(no title)
ramanujan | 13 years ago
People can inject just about anything they want into
themselves
Actually, that is expressly not what the Cowan or the earlier Rutherford decision on Laetrile say.http://www.leagle.com/xmlResult.aspx?page=4&xmldoc=19981...
In Court, Plaintiff argued that he should have the right to
take whatever treatment he wishes due to his terminal
condition regardless of whether the FDA approves the
treatment as effective or safe, and that to prohibit him
from taking the treatment he wishes violates his rights
under the United States Constitution.4 The United States
Supreme Court previously addressed and rejected this
argument in Rutherford. In Rutherford, cancer patients
requested the right to use Laetrile, arguing, as does
Plaintiff, that for terminally ill patients the
effectiveness or safety of the proposed treatment is
irrelevant since such treatment is a last chance effort.

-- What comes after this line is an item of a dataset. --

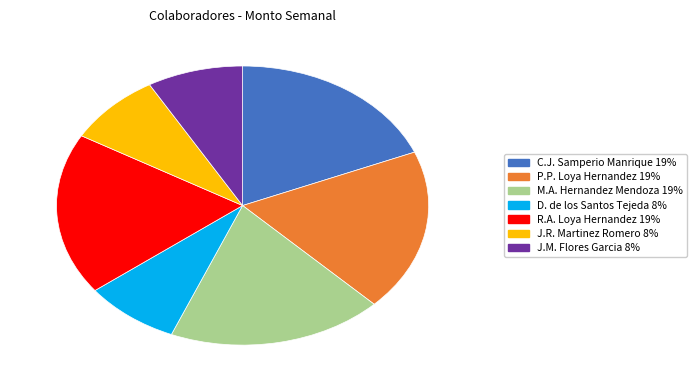

Count the number of slices in the pie.

7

However, as identified by the Supreme Court in Rutherford,
to permit terminally ill patients to seek any type of
treatment regardless of the effectiveness of such treatment
would create a cottage industry existing solely to provide
potential panaceas to highly vulnerable patients. The
language of the Supreme Court in rejecting the Laetrile
argument is equally applicable here.
"If history is any guide, this new market would not be long
overlooked. Since the turn of the century, resourceful
entrepreneurs have advertised a wide variety of purportedly
simple and painless cures for cancer, including liniments
of turpentine, mustard, oil, eggs, and ammonia; peat moss;
arrangements of colored floodlamps; pastes made from
glycerin and limburger cheese; mineral tablets; and
`Fountain of Youth' mixtures of spices, oil, and suet. In
citing these examples, we do not, of course, intend to
deprecate the sincerity of Laetrile's current proponents,
or to imply any opinion on whether that drug may ultimately
prove safe and effective for cancer treatment. But this
historical experience does suggest why Congress could
reasonably have determined to protect the terminally ill,
no less than other patients, from the vast range of self-
styled panaceas that inventive minds can devise."

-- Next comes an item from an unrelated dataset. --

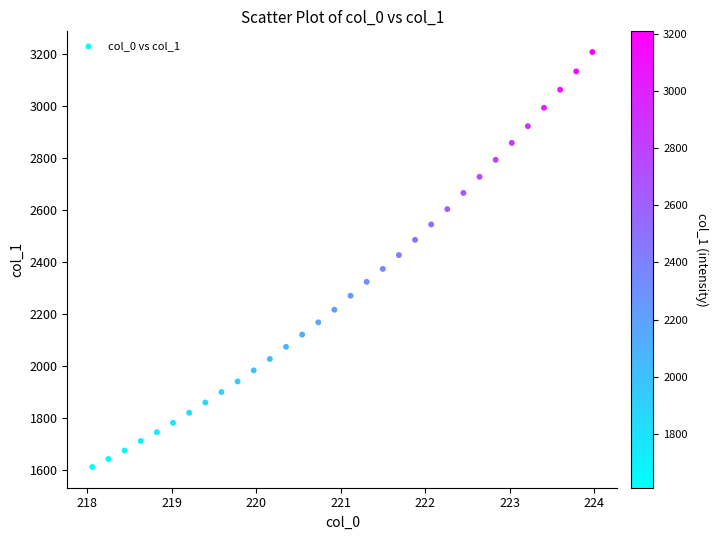

What is the range of Y values (max minus min)?

1597.8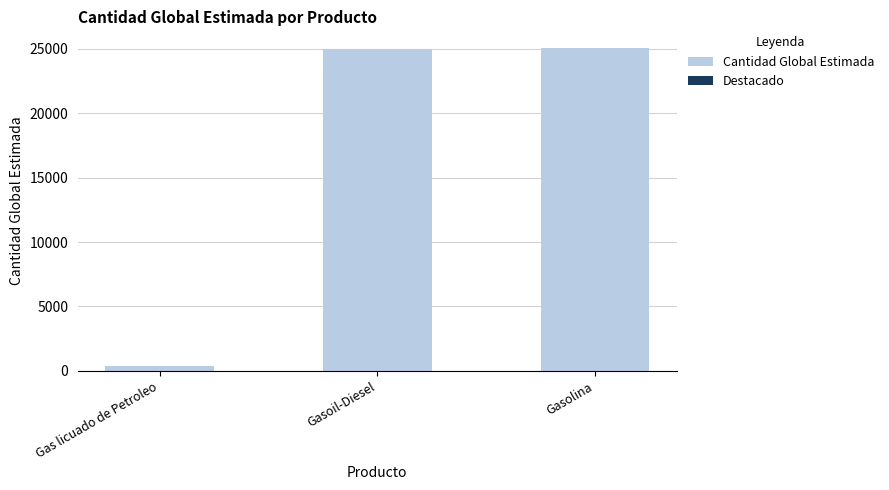

How many bars are there in total?

3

I don't know about you, but this argument strikes me as bizarre. Terminal patients are to be protected from their own good from a "drug [that] may ultimately prove safe and effective for cancer treatment" because they might be scammed by "inventive minds"?The absolute worst case scenario is that they lose some money and die a little sooner. The best case scenario is that they live!

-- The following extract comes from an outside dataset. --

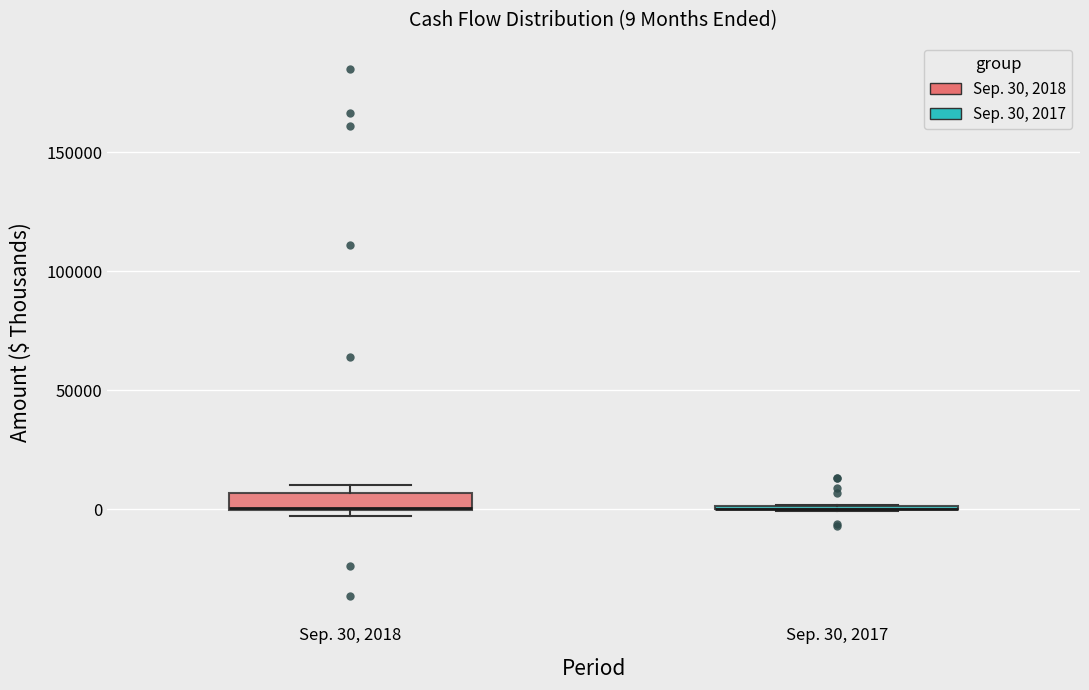

Which box is the tallest, from its lower edge to its upper edge?

Sep. 30, 2018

To say that someone else can or should have the power to constrain another human in this way, to keep them from a chance at living, in the name of "protecting" them from doctors or companies...well, we are likely at a fundamental philosophical impasse. Which is why I return to my original point. Feel free to stay in the United States with the FDA. Those with a different cast of mind need a jurisdiction where we can take conscious risks, where we aren't "protected" from medical innovation.
jlgreco|13 years ago
> The absolute worst case scenario is that they lose some money and die a little sooner. The best case scenario is that they live!
No, the worse case scenario is that charlatans, given a license to operate with perceived legitimacy by an "opt-out" system, convince sick people to neglect real treatment for woo. In the vast majority of cases, your best case scenario never happens.
We have a system designed to separate the woo from the real. Despite what one might think from the narrative you paint, human trials are involved in this system and sick people receive experimental treatments every day in a controlled fashion. Perhaps this process could be streamlined, but it must stay in place.